Измучась всем, я умереть хочу.Тоска смотреть, как мается бедняк,И как шутя живется богачу,И доверять, и попадать впросак,И наблюдать, как наглость лезет в свет,И честь девичья катится ко дну,И знать, что ходу совершенствам нет,И видеть мощь у немощи в плену,И вспоминать, что мысли заткнут рот,И разум сносит глупости хулу,И прямодушье простотой слывет,И доброта прислуживает злу.     Измучась всем, не стал бы жить и дня,     Да другу трудно будет без меня.

Первое, на что обращаешь внимание, – динамизм, мощный накат строк. Ни в оригинале, ни в одном из других переводов нет такого количества глаголов, как у Пастернака; целых 19 на 14 строк (не считая деепричастий и причастий)!

Во-вторых, важно, что, в отличие от перевода Осипа Румера, также построенного на глаголах, здесь анафорой, то есть повторяющимся союзом, сшивающей строки сонета в единое целое, служит не громоздкое «как», а более легкое и динамичное «и», придающее тексту оттенок библейской пророческой риторики.

В-третьих, сравнивая перевод с оригиналом, легко заметить, что одно английское слово to behold («видеть») расщепляется в переводе на пять. Если прочесть русский сонет по инфинитивам, образующим его грамматический каркас, получится: «Тоска смотреть… и наблюдать… и знать… и видеть… и вспоминать…» Этот выверенный ряд глаголов, относящихся к наречию «тоска», раз за разом обновляет свежесть восприятия, варьируя его психологический оттенок.

Но самой оригинальной чертой, отличающей перевод Пастернака от других переводов того же сонета, является необычная густота просторечных оборотов и идиом. «Тоска смотреть», «мается», «попадать впросак», «лезет в свет», «катится ко дну», «ходу нет», «заткнуть рот», «слывет» и так далее. Здесь уже, как у Крылова, стирается грань между использованием народного речения и созданием нового. Я имею в виду, например, такие отчеканенные формулы, просящиеся в словарь поговорок, как «прямодушье простотой слывет», «доброта прислуживает злу».

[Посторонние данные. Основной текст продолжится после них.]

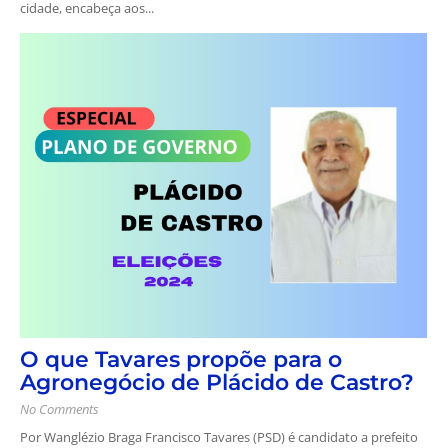
cidade, encabeça aos...
O que Tavares propõe para o
Agronegócio de Plácido de Castro?
No Comments
Por Wanglézio Braga Francisco Tavares (PSD) é candidato a prefeito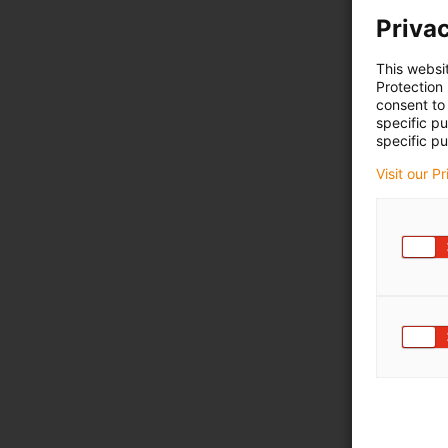
Privac
This websi
Protection
consent to 
specific p
specific pu
Visit our P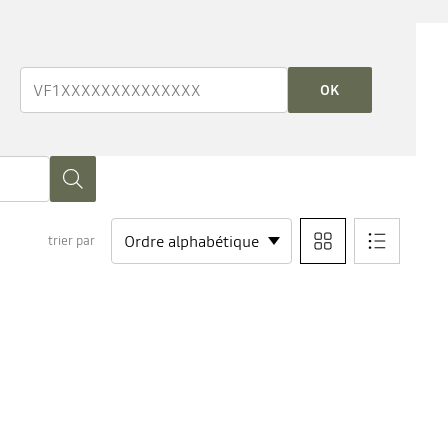
OK
trier par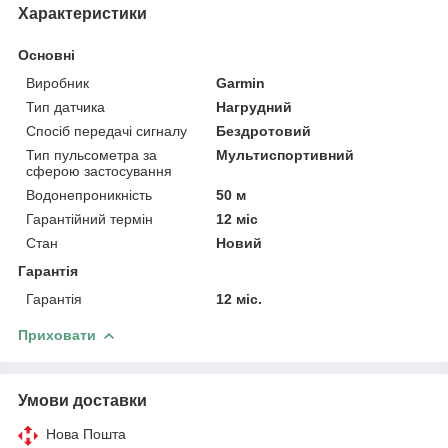
Характеристики
Основні
Виробник
Garmin
Тип датчика
Нагрудний
Спосіб передачі сигналу
Бездротовий
Тип пульсометра за
Мультиспортивний
сферою застосування
Водонепроникність
50 м
Гарантійний термін
12 міс
Стан
Новий
Гарантія
Гарантія
12 міс.
Приховати
Умови доставки
Нова Пошта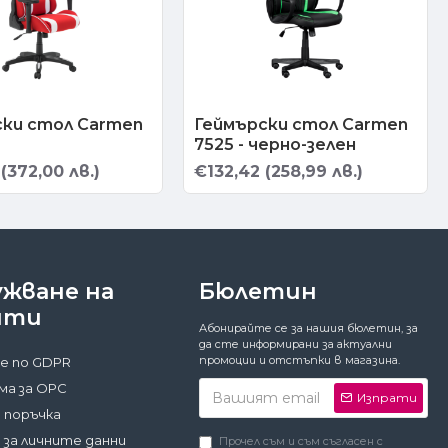
ски стол Carmen
Геймърски стол Carmen
7525 - черно-зелен
(372,00 лв.)
€132,42 (258,99 лв.)
ужване на
Бюлетин
нти
Абонирайте се за нашия бюлетин, за
да сте информирани за актуални
промоции и отстъпки в магазина.
е по GDPR
а за ОРС
Изпрати
 поръчка
 за личните данни
Прочел съм и съм съгласен с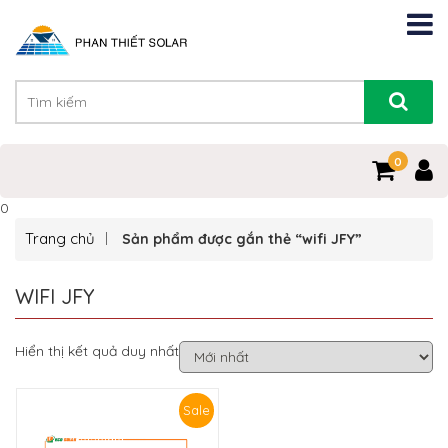
0
0
Trang chủ
Sản phẩm được gắn thẻ “wifi JFY”
WIFI JFY
Hiển thị kết quả duy nhất
Sale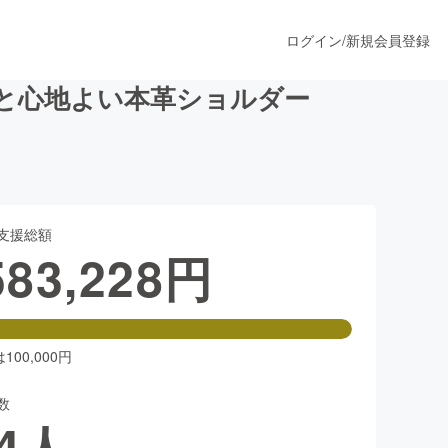
ログイン
/
新規会員登録
と心地よい本革ショルダー
うすぐ公開されます
支援総額
プロダクト
583,228
円
ファッション
スポーツ
00,000円
数
ア
ソーシャルグッド
4
人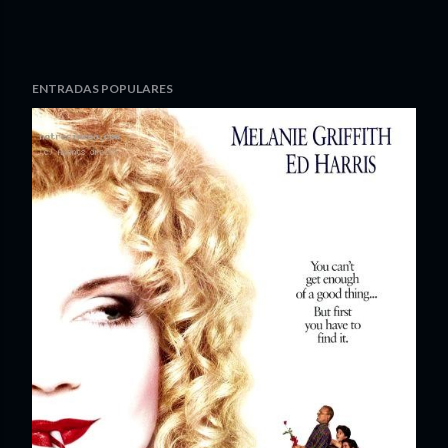
ENTRADAS POPULARES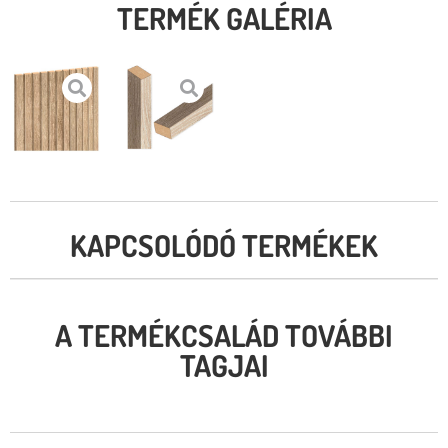
TERMÉK GALÉRIA
KAPCSOLÓDÓ TERMÉKEK
A TERMÉKCSALÁD TOVÁBBI
TAGJAI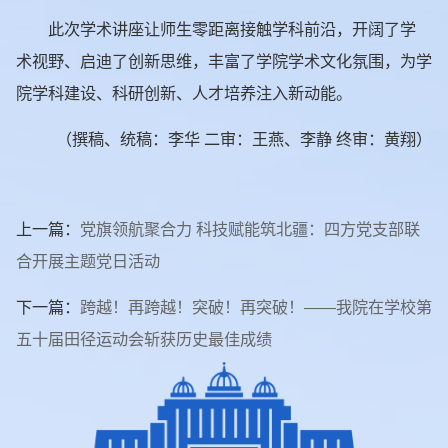
此次学术讲座让师生零距离接触学科前沿，开阔了学
术视野、启迪了创新思维，丰富了学院学术文化氛围，为学
院学科建设、科研创新、人才培养注入新动能。
（撰稿、统稿：李华 二审：王燕、李静 终审：黄翔）
上一篇：
党旗领航聚合力 科技赋能筑北疆：四方党支部联
合开展主题党日活动
下一篇：
跨越！再跨越！突破！再突破！——我院在学校第
五十届田径运动会斩获历史最佳成绩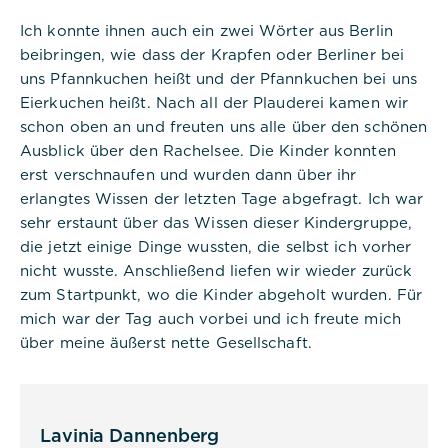
Sitzungs-ID eines Benutzers zu
speichern und zu identifizieren, um
Ich konnte ihnen auch ein zwei Wörter aus Berlin
die Benutzersitzung auf der
beibringen, wie dass der Krapfen oder Berliner bei
Website zu verwalten. Das Cookie
uns Pfannkuchen heißt und der Pfannkuchen bei uns
ist ein Session-Cookie und wird
gelöscht, wenn alle Browserfenster
Eierkuchen heißt. Nach all der Plauderei kamen wir
geschlossen sind.
schon oben an und freuten uns alle über den schönen
Ausblick über den Rachelsee. Die Kinder konnten
erst verschnaufen und wurden dann über ihr
erlangtes Wissen der letzten Tage abgefragt. Ich war
sehr erstaunt über das Wissen dieser Kindergruppe,
die jetzt einige Dinge wussten, die selbst ich vorher
Titel:
nicht wusste. Anschließend liefen wir wieder zurück
dpconsentmanagement
zum Startpunkt, wo die Kinder abgeholt wurden. Für
Anbieter:
mich war der Tag auch vorbei und ich freute mich
Commerzbank Umweltpraktikum
über meine äußerst nette Gesellschaft.
Cookies:
Cookie Name:
Lavinia Dannenberg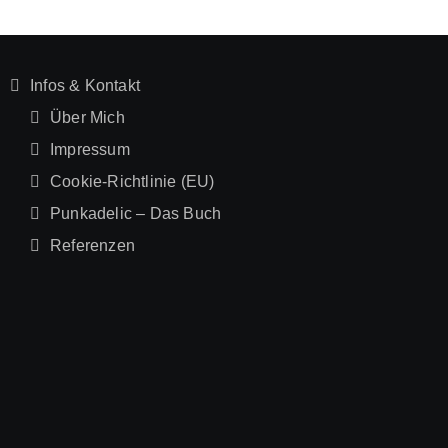
Infos & Kontakt
Über Mich
Impressum
Cookie-Richtlinie (EU)
Punkadelic – Das Buch
Referenzen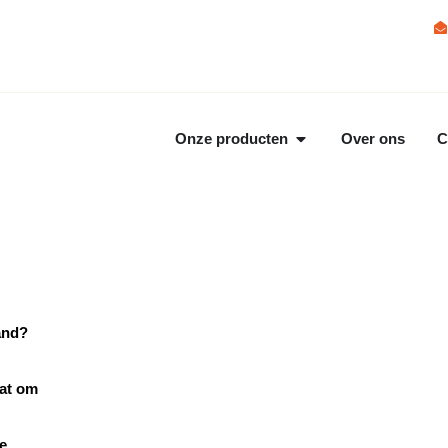
Onze producten
Over ons
C
and?
aat om
e,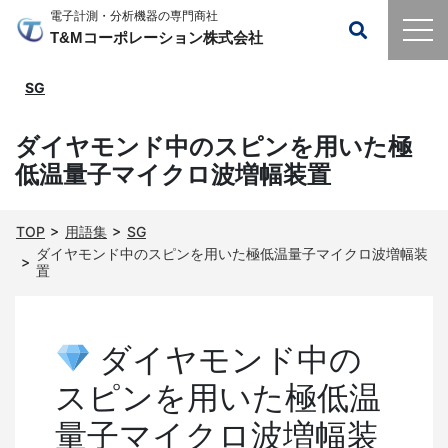
電子計測・分析機器の専門商社
T&Mコーポレーション株式会社
SG
ダイヤモンド中のスピンを用いた極
低温量子マイクロ波増幅装置
TOP
用語集
SG
ダイヤモンド中のスピンを用いた極低温量子マイクロ波増幅装
置
ダイヤモンド中の
スピンを用いた極低温
量子マイクロ波増幅装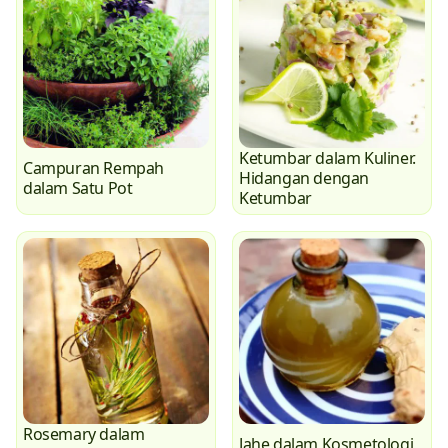
Ketumbar dalam Kuliner.
Campuran Rempah
Hidangan dengan
dalam Satu Pot
Ketumbar
Rosemary dalam
Jahe dalam Kosmetologi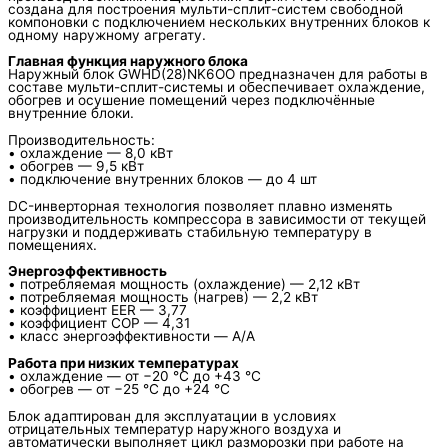
создана для построения мульти-сплит-систем свободной
компоновки с подключением нескольких внутренних блоков к
одному наружному агрегату.
Главная функция наружного блока
Наружный блок GWHD(28)NK6OO предназначен для работы в
составе мульти-сплит-системы и обеспечивает охлаждение,
обогрев и осушение помещений через подключённые
внутренние блоки.
Производительность:
• охлаждение — 8,0 кВт
• обогрев — 9,5 кВт
• подключение внутренних блоков — до 4 шт
DC-инверторная технология позволяет плавно изменять
производительность компрессора в зависимости от текущей
нагрузки и поддерживать стабильную температуру в
помещениях.
Энергоэффективность
• потребляемая мощность (охлаждение) — 2,12 кВт
• потребляемая мощность (нагрев) — 2,2 кВт
• коэффициент EER — 3,77
• коэффициент COP — 4,31
• класс энергоэффективности — A/A
Работа при низких температурах
• охлаждение — от −20 °C до +43 °C
• обогрев — от −25 °C до +24 °C
Блок адаптирован для эксплуатации в условиях
отрицательных температур наружного воздуха и
автоматически выполняет цикл разморозки при работе на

Этим густым поговорочно-просторечным языком достигается удивительный эффект. Приговор времени выносится не от лица поэта как одной выделенной индивидуальности, но словно от имени самого народа, носителя языка, от имени выразившихся в языке народного опыта, народного нравственного инстинкта. Это, конечно, «толстовское» в Пастернаке, это главная триада его зрелого творчества: язык – народ – совесть.